Port2((MessagePort))
HR[HeatmapRenderer]
Canvas[OffscreenCanvas]
History[Circular Buffer]
Port1 -- "Direct Channel (No Main Thread)" --> Port2
Port2 -- 6. Receive Slice --> History
History -- 7. Render --> HR
HR -- 8. Draw --> Canvas
end
subgraph "Main Thread (SolidJS UI)"
Hook[useHeatmapPipeline]
UI[Dashboard & Controls]
Overlay[Price/Time Axes]
Hook -- Control Messages --> BC
Hook -- Control Messages --> HR
Canvas -- Frame --> UI
HR -- Viewport Stats --> Hook
Hook -- Update --> UI
end
| Category | Tools |
|---|---|
| Framework | SolidJS |
| Language | TypeScript |
| Build Tool | Vite |
| Rendering | OffscreenCanvas (2D Context) |
| Concurrency | Web Workers, MessageChannel |
| Data Source | Binance API (WebSocket & REST) |
| Decision | Logic & Reasoning |
|---|---|
| Web Workers | Decoupling ingestion and rendering prevents UI "jank" and ensures the application can handle the high message throughput of the crypto markets without blocking the event loop. |
| OffscreenCanvas | Offloading the canvas rendering to a background thread allows the RenderWorker to maintain a consistent 60 FPS regardless of main-thread load. |
| TypedArrays | Using Float64Array and Int32Array in the hot path minimizes heap allocations, reducing the overhead of Garbage Collection (GC) which is critical for low-latency financial apps. |
| Rank Normalisation | Order book volumes often follow a power-law distribution. Linear scaling results in either oversaturated or invisible data. Rank-based scaling ensures consistent visual contrast. |
| Discrete Quantisation | Mapping intensities to 5 discrete levels (Weather Radar style) simplifies visual scanning for traders, making it easier to identify significant support/resistance levels. |
Maintaining a perfectly synced local copy of the order book requires handling the sequence of a REST snapshot followed by real-time WebSocket updates. Implementing the Binance-specific reconciliation logic (tracking U and u update IDs) was a critical challenge that reinforced the importance of sequence validation and error-handling in high-frequency data streams.

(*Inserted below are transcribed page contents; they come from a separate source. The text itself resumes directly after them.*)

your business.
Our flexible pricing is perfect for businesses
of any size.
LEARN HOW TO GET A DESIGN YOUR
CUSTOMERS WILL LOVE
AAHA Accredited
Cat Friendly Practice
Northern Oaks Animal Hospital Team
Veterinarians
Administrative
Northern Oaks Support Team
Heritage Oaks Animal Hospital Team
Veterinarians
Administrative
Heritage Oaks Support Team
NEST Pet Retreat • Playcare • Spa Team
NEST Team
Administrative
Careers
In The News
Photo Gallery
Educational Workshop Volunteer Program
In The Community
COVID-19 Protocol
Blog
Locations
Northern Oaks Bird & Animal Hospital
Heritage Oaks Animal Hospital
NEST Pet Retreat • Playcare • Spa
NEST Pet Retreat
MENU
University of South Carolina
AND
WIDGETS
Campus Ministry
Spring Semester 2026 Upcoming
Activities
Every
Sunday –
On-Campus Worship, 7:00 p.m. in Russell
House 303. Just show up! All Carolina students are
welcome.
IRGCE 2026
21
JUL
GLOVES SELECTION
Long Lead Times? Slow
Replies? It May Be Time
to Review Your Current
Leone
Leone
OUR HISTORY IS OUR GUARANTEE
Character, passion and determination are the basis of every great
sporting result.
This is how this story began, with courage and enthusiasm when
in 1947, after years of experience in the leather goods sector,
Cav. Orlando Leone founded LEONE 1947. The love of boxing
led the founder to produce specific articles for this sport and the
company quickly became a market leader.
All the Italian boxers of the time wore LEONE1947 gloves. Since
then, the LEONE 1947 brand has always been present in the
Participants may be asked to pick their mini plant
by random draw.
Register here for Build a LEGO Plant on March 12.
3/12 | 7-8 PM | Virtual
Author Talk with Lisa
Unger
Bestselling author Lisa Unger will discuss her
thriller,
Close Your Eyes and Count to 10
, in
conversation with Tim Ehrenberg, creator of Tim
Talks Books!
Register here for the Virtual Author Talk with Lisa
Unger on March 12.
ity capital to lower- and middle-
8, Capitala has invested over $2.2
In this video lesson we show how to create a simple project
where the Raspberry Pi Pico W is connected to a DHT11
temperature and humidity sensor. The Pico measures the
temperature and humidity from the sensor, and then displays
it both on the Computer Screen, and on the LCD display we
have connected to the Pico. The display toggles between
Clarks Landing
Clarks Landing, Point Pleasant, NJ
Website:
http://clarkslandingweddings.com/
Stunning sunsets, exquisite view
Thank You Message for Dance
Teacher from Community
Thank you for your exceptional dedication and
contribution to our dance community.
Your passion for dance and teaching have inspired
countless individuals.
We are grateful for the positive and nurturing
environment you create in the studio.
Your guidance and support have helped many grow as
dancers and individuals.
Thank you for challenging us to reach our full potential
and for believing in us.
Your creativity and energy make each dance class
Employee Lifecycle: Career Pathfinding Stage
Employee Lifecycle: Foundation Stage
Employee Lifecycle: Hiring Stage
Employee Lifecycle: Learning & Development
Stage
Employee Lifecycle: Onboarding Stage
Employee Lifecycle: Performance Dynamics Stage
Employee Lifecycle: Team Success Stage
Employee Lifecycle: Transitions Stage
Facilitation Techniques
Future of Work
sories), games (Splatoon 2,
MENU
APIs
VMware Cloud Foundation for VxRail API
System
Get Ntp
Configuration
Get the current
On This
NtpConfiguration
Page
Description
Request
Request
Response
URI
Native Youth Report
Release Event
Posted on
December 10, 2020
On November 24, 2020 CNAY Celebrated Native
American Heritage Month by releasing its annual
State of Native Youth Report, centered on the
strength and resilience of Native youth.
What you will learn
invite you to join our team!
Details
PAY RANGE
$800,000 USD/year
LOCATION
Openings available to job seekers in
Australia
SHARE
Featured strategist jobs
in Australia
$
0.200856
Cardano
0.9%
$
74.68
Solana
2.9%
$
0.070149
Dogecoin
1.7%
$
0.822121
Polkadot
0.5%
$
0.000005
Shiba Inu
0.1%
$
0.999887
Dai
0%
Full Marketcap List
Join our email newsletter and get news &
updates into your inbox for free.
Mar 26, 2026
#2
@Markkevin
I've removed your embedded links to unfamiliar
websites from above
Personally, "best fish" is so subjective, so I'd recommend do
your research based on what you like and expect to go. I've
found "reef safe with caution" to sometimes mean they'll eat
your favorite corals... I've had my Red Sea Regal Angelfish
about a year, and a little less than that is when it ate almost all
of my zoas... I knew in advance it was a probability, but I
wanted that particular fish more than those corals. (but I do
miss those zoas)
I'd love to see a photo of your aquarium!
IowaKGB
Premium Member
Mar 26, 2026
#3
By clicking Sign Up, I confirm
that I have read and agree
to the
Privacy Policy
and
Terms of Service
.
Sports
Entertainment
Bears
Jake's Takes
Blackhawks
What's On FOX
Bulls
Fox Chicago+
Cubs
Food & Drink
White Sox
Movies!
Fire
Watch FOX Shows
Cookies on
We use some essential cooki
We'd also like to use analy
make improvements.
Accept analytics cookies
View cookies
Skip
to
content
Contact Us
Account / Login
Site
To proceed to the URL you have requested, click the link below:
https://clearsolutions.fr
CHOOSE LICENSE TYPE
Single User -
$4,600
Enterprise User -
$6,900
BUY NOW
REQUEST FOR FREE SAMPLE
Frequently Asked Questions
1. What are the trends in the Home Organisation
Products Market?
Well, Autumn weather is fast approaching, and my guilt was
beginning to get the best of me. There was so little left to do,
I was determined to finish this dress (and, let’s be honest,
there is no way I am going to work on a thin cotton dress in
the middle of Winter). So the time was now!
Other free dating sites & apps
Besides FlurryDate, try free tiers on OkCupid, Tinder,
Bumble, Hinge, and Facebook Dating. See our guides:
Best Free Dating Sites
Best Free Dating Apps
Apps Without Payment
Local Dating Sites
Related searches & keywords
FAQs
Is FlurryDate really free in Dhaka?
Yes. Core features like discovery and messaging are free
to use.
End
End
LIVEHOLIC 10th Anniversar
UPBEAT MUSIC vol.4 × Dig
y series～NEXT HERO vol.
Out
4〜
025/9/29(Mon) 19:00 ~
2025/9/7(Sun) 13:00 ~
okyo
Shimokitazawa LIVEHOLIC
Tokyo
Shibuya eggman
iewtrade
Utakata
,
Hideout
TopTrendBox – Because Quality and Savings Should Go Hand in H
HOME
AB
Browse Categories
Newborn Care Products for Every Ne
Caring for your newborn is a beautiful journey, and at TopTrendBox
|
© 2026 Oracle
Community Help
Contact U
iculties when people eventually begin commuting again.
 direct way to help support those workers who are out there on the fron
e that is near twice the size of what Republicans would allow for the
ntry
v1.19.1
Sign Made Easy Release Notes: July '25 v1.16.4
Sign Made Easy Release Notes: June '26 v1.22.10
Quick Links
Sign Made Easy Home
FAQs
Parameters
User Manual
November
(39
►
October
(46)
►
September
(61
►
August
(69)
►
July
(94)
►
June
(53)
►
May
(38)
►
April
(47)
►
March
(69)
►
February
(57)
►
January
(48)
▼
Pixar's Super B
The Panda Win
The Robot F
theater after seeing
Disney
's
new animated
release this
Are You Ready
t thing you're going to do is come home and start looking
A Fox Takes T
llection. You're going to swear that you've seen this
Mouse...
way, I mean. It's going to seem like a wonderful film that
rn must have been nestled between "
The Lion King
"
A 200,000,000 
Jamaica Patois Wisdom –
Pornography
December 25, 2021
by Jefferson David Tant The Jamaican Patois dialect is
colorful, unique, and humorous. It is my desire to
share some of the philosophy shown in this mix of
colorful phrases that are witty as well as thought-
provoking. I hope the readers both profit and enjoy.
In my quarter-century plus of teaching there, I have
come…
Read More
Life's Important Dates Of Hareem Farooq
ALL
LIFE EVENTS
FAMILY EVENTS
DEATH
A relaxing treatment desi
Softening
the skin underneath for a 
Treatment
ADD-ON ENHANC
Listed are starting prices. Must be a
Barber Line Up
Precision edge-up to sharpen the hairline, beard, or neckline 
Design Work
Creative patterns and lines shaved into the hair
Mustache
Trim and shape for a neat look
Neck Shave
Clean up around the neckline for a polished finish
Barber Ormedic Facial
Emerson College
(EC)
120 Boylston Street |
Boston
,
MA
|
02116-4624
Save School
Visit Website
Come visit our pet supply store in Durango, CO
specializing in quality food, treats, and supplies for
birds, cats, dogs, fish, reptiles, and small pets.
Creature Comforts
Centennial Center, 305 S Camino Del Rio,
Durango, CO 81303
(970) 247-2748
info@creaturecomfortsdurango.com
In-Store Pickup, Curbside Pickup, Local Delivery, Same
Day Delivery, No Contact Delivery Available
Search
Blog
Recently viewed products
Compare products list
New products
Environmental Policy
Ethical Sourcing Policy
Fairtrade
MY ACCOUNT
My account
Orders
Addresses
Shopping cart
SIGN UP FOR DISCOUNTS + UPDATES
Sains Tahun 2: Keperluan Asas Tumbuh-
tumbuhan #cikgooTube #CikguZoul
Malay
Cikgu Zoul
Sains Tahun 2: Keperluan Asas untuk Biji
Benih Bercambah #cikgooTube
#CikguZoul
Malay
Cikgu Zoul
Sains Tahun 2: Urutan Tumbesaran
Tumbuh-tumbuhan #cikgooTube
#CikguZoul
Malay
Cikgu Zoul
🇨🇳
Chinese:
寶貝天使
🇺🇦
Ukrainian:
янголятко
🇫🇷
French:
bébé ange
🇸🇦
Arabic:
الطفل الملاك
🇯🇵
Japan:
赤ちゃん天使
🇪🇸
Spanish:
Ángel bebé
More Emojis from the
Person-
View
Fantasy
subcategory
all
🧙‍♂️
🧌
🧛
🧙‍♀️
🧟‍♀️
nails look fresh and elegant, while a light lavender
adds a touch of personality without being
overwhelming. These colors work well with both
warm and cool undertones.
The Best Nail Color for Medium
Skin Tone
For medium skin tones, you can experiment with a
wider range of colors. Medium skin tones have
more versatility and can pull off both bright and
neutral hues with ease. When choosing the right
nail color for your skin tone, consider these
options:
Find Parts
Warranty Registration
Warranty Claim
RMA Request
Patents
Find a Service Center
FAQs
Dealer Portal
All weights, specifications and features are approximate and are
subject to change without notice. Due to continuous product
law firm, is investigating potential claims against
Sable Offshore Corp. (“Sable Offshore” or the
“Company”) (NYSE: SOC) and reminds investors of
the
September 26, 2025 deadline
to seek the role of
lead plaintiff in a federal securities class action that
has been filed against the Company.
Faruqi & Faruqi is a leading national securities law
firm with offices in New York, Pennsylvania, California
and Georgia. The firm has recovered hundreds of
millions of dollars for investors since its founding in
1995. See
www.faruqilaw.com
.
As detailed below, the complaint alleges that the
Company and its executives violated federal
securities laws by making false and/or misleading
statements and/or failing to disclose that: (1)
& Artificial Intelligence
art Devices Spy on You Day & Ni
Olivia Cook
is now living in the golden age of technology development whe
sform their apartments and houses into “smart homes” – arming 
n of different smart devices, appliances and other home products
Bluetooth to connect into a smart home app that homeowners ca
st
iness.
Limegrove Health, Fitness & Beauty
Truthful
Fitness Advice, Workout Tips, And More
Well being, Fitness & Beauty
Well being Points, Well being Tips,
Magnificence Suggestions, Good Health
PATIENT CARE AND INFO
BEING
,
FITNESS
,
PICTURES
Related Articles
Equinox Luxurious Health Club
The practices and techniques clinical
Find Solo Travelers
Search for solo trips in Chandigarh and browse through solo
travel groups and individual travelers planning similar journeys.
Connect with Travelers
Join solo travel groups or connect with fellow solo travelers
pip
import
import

Transferring large amounts of data between workers can be expensive. By using a direct MessageChannel between the DataWorker and RenderWorker, the main thread is bypassed entirely for the high-frequency "Render Slice" messages, significantly reducing context-switching overhead.
-
Clone the repository:
git clone https://github.com/sahmed0/crypto-order-book-heatmap.git cd heatmap -
Install dependencies:
npm install
-
Start the development server:
npm run dev
-
Build for production:
npm run build
Copyright (c) 2026 Sajid Ahmed. All Rights Reserved.
This repository is a Proprietary Project.
While I am a strong supporter of Open Source Software, this specific codebase represents a significant personal investment of time and effort and is therefore provided with the following restrictions:
- Permitted: Viewing, forking (within GitHub only), and local execution for evaluation and personal, non-commercial usage only.
- Prohibited: Modification, redistribution, commercial use, and AI/LLM training.
For the full legal terms, please see the LICENSE file.